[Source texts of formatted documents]
Segment Open

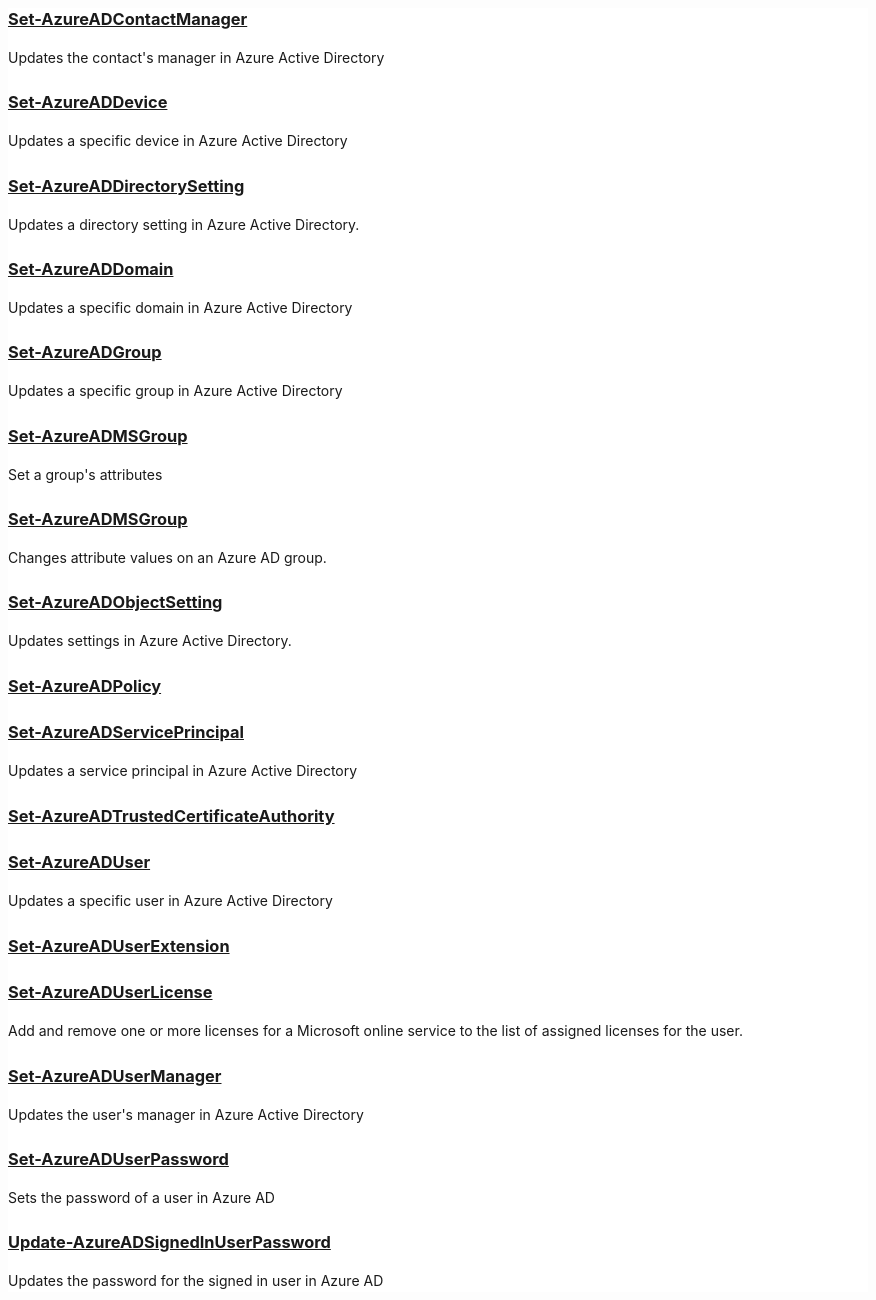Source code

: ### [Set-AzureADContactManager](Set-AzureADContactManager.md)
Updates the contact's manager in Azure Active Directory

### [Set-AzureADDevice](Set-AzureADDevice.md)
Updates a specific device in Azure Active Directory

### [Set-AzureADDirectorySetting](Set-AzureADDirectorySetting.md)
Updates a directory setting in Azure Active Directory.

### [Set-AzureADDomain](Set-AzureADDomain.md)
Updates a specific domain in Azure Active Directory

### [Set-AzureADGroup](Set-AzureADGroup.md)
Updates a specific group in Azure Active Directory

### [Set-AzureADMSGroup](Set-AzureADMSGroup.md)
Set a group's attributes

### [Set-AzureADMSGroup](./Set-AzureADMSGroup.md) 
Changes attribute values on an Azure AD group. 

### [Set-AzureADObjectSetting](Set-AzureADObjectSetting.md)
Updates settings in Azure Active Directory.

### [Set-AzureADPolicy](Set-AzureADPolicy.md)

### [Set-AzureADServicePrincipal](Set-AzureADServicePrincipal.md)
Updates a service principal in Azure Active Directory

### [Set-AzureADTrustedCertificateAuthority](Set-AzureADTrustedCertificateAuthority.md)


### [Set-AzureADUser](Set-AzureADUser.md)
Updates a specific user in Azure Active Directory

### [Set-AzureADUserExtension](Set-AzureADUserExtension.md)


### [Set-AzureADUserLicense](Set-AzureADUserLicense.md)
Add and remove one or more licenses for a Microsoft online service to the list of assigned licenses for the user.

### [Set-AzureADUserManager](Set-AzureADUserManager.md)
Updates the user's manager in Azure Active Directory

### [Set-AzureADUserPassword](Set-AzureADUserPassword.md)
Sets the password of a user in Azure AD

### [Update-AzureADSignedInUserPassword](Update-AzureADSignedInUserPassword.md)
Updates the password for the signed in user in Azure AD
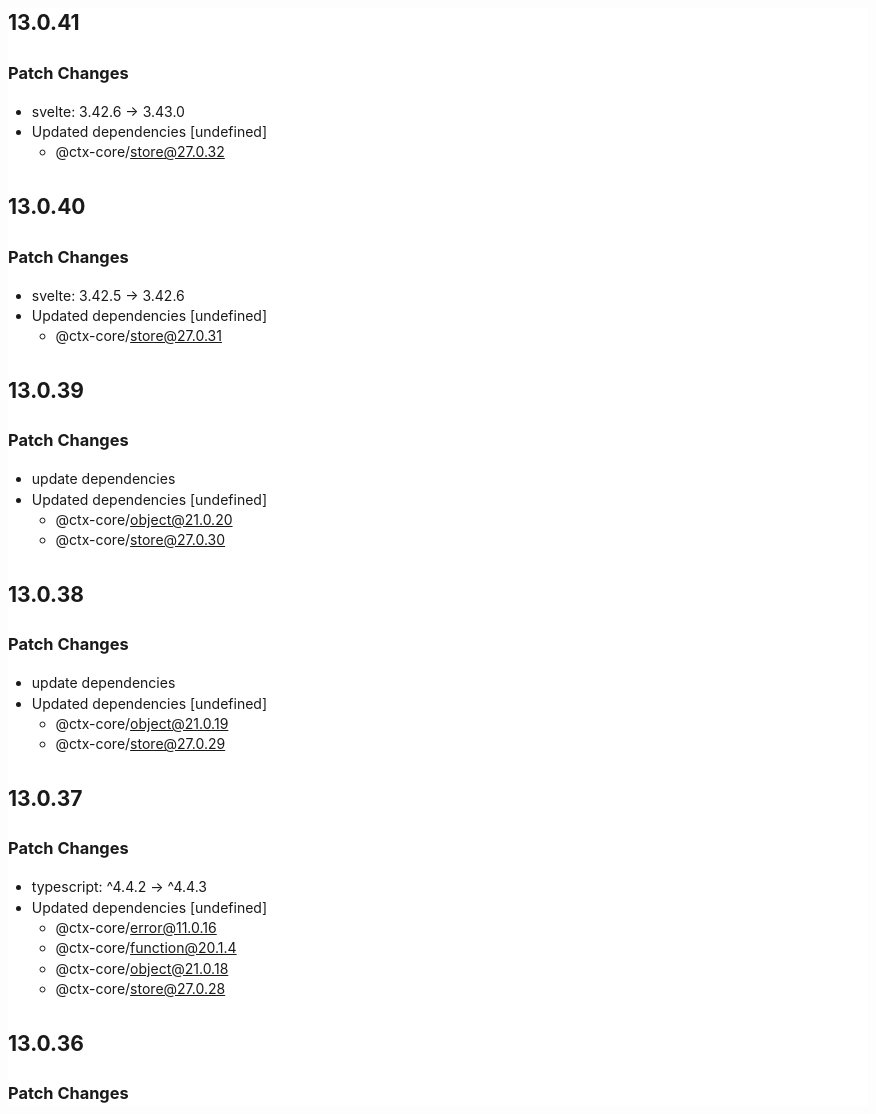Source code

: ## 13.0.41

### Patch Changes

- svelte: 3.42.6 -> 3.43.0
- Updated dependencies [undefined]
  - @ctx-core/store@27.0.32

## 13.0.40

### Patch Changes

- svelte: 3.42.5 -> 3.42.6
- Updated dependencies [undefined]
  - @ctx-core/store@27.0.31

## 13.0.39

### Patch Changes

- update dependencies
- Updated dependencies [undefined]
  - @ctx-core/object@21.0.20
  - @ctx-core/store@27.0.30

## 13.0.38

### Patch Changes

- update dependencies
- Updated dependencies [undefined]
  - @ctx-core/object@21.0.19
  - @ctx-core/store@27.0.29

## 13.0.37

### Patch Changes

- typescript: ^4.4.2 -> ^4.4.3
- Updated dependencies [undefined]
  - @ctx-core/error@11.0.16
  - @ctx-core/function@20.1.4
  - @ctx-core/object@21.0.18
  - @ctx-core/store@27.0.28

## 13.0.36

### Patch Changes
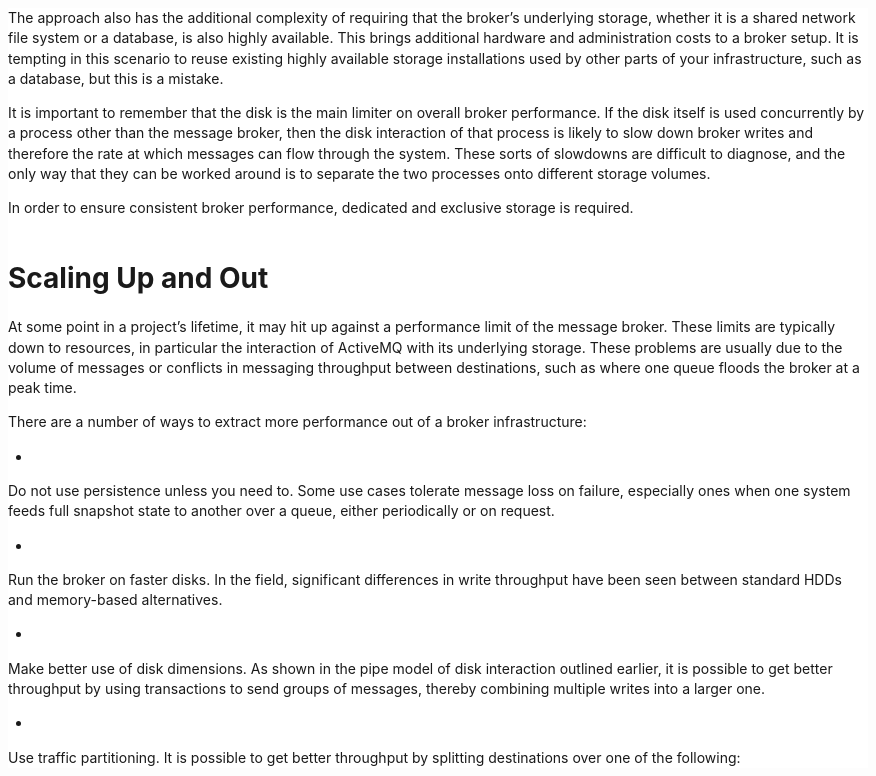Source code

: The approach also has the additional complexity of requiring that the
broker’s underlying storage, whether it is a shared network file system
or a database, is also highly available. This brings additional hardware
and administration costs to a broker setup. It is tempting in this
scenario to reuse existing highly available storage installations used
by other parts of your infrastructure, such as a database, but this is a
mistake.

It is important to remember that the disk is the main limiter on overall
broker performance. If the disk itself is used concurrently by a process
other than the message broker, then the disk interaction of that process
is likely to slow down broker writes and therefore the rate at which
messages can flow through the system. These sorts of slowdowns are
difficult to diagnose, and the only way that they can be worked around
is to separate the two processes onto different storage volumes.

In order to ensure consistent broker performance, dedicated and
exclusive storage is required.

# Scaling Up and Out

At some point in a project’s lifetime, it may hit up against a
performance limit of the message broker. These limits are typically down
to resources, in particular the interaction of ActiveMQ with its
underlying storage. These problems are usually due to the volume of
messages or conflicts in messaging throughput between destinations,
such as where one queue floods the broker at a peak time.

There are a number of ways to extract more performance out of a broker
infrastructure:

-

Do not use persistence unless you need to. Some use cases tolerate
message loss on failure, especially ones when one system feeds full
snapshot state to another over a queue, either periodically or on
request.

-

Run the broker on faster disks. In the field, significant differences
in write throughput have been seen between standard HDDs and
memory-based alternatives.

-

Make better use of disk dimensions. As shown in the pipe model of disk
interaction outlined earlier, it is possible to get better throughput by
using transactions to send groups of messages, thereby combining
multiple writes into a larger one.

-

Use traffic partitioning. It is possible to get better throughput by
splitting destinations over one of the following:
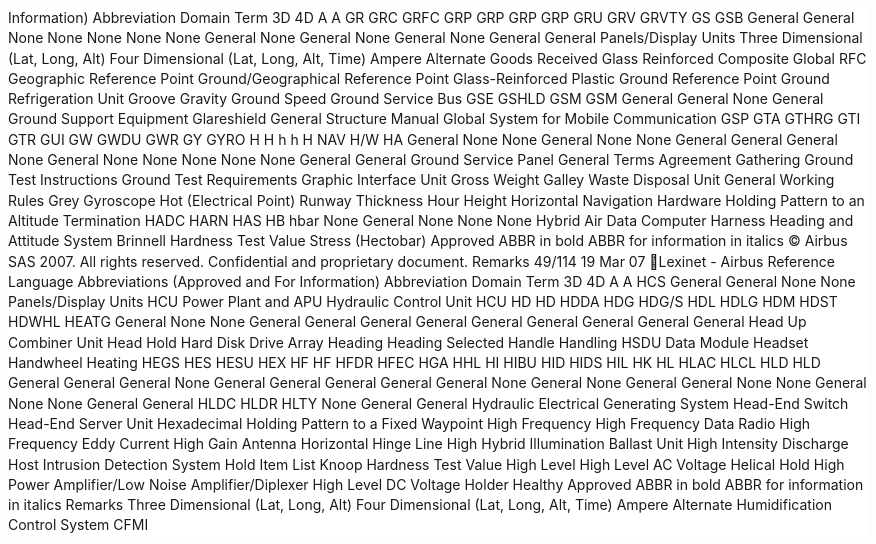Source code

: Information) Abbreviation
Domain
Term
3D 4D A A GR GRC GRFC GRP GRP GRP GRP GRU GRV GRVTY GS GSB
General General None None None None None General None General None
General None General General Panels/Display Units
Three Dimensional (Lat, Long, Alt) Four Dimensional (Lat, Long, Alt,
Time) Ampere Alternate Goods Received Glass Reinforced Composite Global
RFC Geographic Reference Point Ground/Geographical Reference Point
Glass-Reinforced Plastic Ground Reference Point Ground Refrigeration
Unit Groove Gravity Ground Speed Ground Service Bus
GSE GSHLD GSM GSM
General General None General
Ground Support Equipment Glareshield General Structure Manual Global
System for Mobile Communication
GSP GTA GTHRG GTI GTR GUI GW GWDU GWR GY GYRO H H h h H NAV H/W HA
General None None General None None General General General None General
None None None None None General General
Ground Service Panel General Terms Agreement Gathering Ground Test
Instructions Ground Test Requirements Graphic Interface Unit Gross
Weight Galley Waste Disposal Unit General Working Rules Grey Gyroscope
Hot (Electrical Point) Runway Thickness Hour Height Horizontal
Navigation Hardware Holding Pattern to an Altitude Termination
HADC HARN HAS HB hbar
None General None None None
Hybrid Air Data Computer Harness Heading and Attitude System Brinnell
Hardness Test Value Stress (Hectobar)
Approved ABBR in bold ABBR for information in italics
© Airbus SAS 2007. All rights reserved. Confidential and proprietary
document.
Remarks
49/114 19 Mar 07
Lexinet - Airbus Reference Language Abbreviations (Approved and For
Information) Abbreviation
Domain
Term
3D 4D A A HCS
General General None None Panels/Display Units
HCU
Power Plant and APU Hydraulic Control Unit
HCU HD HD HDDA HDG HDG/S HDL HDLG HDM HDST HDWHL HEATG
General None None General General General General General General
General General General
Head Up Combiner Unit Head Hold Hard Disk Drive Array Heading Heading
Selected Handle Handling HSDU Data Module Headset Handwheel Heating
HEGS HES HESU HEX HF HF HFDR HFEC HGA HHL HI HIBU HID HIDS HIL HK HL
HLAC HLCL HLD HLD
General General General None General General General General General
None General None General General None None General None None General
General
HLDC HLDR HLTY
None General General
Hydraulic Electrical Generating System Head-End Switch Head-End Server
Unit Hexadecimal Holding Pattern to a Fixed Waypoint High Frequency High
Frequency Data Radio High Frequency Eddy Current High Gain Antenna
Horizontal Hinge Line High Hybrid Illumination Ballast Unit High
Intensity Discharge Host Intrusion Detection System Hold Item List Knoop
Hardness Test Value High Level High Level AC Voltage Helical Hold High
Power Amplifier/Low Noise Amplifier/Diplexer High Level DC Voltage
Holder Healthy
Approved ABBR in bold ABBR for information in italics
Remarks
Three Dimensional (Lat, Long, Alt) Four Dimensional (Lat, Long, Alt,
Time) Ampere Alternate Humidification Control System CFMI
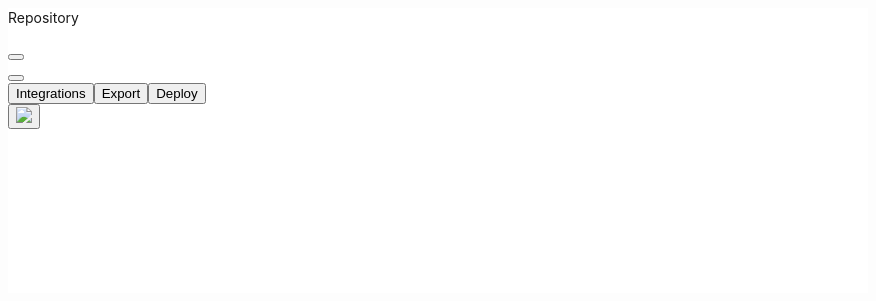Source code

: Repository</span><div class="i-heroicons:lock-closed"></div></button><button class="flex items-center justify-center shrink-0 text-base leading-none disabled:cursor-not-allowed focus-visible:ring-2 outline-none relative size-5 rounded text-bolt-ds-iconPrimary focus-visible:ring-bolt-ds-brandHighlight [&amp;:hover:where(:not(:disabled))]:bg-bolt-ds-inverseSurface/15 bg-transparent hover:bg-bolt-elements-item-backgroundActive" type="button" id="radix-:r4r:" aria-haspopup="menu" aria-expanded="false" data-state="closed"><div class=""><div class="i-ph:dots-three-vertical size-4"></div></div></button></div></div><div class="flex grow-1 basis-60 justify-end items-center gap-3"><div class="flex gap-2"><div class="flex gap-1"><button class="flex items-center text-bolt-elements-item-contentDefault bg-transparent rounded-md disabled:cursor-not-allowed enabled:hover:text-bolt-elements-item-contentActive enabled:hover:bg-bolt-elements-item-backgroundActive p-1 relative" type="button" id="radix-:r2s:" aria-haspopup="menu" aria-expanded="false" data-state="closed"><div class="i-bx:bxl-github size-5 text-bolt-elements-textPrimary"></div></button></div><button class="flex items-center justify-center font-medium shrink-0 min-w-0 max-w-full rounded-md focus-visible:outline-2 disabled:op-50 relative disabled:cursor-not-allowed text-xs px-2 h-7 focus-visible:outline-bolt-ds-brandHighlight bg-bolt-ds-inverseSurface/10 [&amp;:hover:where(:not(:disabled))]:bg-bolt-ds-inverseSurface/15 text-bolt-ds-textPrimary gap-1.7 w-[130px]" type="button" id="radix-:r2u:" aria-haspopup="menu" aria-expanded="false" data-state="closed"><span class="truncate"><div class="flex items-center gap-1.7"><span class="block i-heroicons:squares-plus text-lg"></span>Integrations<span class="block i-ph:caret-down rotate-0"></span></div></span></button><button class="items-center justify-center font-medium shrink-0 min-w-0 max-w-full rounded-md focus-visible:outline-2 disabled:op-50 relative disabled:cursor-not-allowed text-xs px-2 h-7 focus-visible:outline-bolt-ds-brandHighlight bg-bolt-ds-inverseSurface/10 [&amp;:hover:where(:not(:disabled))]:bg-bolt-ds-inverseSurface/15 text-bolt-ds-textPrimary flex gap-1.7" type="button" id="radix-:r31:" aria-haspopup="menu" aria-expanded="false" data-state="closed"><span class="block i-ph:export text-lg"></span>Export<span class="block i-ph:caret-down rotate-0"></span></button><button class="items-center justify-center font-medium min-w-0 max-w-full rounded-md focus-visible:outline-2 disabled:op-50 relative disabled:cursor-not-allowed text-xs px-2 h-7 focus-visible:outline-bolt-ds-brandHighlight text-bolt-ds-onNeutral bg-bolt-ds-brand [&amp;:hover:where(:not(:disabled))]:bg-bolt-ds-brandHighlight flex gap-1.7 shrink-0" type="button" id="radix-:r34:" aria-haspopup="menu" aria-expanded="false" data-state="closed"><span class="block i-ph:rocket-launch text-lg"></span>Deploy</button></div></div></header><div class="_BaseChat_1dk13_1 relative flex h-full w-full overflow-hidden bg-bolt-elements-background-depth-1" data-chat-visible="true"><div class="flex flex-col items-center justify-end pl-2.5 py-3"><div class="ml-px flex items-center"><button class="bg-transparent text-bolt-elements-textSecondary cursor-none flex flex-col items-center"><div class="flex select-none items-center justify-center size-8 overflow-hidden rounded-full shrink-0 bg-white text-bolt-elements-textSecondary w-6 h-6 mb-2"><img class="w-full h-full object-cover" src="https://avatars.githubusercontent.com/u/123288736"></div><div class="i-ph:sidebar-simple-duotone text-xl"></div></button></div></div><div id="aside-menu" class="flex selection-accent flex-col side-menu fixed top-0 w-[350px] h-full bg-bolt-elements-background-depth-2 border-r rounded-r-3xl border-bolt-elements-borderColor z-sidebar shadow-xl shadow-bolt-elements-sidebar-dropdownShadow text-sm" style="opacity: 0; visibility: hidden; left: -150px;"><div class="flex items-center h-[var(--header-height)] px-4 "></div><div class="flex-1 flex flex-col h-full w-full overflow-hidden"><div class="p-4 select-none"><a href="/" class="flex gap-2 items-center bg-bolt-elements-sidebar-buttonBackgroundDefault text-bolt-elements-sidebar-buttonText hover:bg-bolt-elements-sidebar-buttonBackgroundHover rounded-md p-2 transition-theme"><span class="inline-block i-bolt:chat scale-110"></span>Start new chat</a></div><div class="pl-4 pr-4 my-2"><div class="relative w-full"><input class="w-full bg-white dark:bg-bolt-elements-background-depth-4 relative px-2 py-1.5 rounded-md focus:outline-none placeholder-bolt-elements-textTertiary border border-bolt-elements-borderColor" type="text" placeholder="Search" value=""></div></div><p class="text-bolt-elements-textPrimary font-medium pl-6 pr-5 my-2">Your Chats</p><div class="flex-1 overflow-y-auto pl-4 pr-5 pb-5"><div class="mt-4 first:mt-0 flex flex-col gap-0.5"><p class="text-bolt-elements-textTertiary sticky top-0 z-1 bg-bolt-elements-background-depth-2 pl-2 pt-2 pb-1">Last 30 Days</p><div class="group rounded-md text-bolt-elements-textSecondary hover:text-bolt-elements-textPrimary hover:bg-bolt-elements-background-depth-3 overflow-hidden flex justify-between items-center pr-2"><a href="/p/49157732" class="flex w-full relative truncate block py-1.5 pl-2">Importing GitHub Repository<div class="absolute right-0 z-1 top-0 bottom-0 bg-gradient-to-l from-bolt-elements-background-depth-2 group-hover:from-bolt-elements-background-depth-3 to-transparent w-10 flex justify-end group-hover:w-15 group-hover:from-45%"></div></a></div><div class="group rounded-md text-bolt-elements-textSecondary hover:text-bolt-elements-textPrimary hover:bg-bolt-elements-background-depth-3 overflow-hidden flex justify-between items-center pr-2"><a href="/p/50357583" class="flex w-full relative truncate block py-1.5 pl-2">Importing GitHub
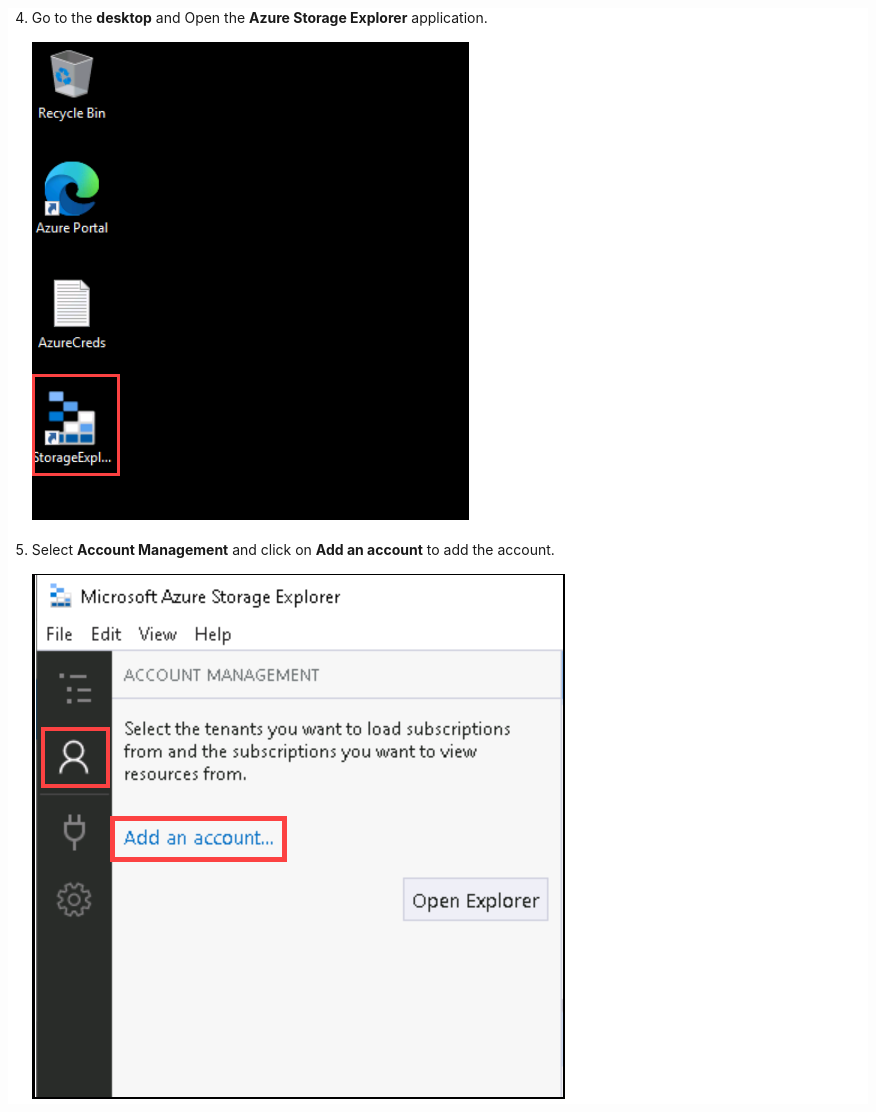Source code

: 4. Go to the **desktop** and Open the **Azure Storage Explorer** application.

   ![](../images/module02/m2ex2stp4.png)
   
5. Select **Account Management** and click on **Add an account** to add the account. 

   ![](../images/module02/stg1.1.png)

Segment Closed

| TASK STATEMENT |
Only the lines from the first line of the entries through the line containing "Updates a specific device" should be output, exactly as they are, without pictures.

| ANSWER SECTION |
Source code

: ### [Set-AzureADContactManager](Set-AzureADContactManager.md)
Updates the contact's manager in Azure Active Directory

### [Set-AzureADDevice](Set-AzureADDevice.md)
Updates a specific device in Azure Active Directory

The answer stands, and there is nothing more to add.